**Data for this exercise**
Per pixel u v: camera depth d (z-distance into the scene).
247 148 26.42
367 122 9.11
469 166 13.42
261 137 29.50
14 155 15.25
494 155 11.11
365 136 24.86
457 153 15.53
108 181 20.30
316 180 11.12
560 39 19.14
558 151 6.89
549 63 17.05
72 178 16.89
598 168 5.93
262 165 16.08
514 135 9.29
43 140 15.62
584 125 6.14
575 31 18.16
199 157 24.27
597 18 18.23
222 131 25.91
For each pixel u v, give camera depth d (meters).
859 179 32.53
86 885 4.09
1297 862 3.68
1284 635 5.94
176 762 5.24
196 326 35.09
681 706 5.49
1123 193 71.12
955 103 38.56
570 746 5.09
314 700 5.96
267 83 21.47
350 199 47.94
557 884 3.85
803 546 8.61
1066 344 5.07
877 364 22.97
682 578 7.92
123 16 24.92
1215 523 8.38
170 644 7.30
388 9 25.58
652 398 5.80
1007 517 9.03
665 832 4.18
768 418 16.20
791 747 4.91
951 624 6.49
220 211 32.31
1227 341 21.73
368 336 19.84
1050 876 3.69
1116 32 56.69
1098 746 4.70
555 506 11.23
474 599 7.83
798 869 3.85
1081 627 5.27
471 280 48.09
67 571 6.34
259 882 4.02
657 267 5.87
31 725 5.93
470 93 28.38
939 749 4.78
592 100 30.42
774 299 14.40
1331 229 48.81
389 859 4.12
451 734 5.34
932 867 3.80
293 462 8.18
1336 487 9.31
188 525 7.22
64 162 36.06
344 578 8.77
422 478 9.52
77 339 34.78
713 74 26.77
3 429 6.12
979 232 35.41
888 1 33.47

...

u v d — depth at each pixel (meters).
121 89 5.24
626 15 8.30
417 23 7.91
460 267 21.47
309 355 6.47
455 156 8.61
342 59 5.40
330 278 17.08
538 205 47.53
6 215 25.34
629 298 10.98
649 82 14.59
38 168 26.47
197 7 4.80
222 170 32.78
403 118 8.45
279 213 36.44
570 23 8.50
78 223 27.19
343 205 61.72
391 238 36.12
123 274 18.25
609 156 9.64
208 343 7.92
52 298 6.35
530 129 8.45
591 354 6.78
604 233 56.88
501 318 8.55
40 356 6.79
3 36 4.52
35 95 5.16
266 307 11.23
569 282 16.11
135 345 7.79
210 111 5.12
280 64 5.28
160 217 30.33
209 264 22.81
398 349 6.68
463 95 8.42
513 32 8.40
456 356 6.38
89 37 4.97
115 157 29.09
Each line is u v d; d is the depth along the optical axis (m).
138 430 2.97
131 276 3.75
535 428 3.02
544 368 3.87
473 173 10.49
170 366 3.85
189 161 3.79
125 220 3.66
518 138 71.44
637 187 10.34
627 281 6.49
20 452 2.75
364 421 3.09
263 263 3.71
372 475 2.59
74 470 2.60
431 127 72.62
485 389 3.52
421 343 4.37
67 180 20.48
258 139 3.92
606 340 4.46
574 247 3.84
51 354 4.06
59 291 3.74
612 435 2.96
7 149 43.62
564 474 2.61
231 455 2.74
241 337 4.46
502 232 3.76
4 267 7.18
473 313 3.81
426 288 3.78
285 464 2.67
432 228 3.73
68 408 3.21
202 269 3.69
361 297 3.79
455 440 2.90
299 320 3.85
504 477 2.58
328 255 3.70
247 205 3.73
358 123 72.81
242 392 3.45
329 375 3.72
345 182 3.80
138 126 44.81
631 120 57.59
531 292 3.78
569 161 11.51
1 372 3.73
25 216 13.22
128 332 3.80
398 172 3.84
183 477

**What is expected**
In the entries above, the lines from the one bearing "Per pixel u" up to and including the one bearing "222 131 25.91" should be transcribed exactly; no other line is wanted.

**Exercise solution**
Per pixel u v: camera depth d (z-distance into the scene).
247 148 26.42
367 122 9.11
469 166 13.42
261 137 29.50
14 155 15.25
494 155 11.11
365 136 24.86
457 153 15.53
108 181 20.30
316 180 11.12
560 39 19.14
558 151 6.89
549 63 17.05
72 178 16.89
598 168 5.93
262 165 16.08
514 135 9.29
43 140 15.62
584 125 6.14
575 31 18.16
199 157 24.27
597 18 18.23
222 131 25.91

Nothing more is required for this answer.